→ Exercise directions
Each line from the one containing "behaviour get examined?’." to the end of the entries below must be restated exactly, and no other line should appear.

Saved data entries
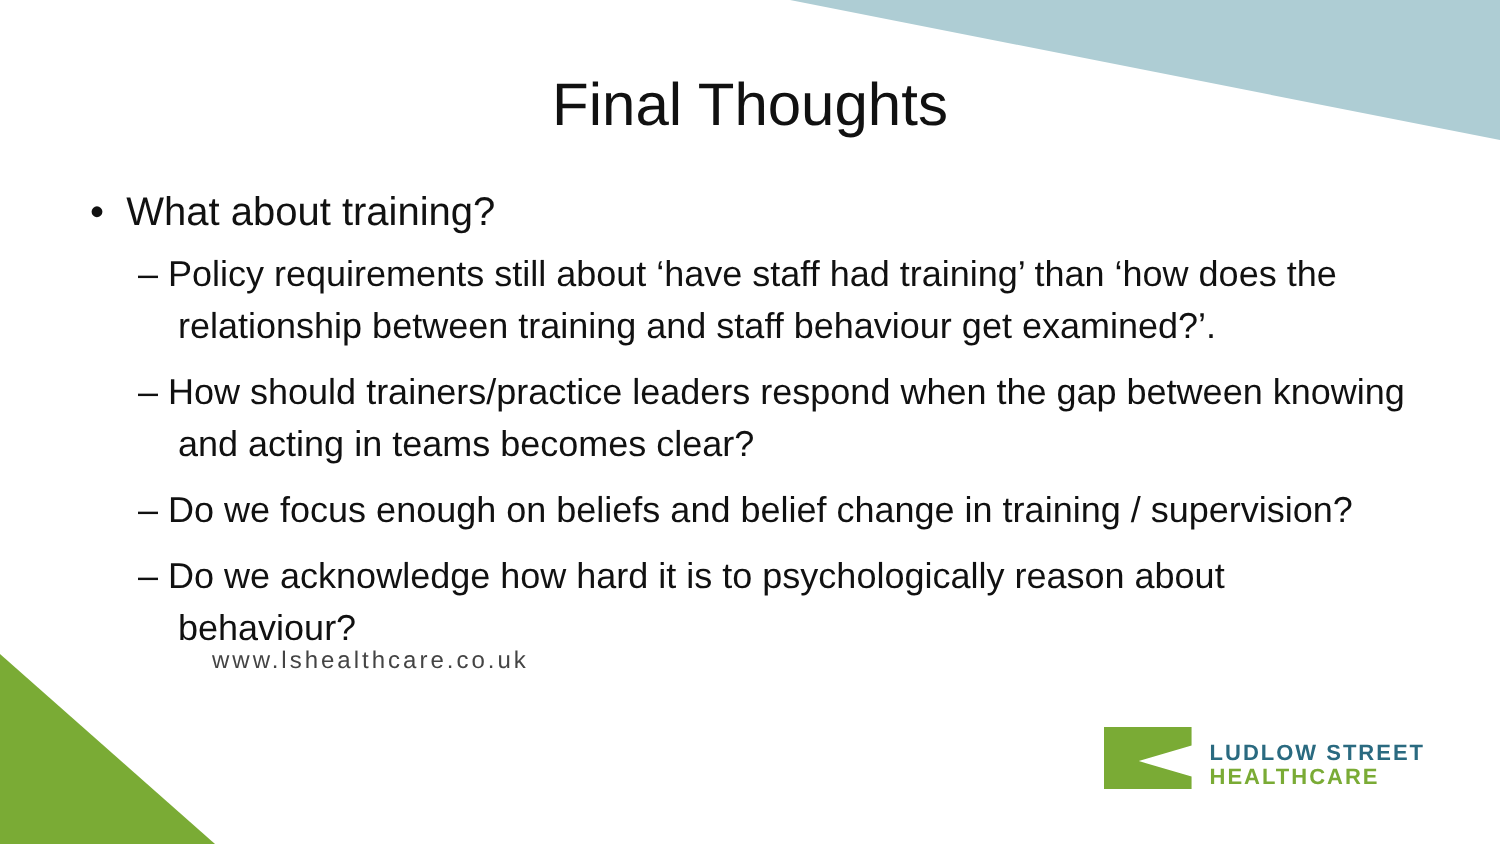Final Thoughts
• What about training?
– Policy requirements still about ‘have staff had training’ than ‘how does the relationship between training and staff behaviour get examined?’.
– How should trainers/practice leaders respond when the gap between knowing and acting in teams becomes clear?
– Do we focus enough on beliefs and belief change in training / supervision?
– Do we acknowledge how hard it is to psychologically reason about behaviour?
www.lshealthcare.co.uk
LUDLOW STREET
HEALTHCARE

→ The answer
– Policy requirements still about ‘have staff had training’ than ‘how does the relationship between training and staff behaviour get examined?’.
– How should trainers/practice leaders respond when the gap between knowing and acting in teams becomes clear?
– Do we focus enough on beliefs and belief change in training / supervision?
– Do we acknowledge how hard it is to psychologically reason about behaviour?
www.lshealthcare.co.uk
LUDLOW STREET
HEALTHCARE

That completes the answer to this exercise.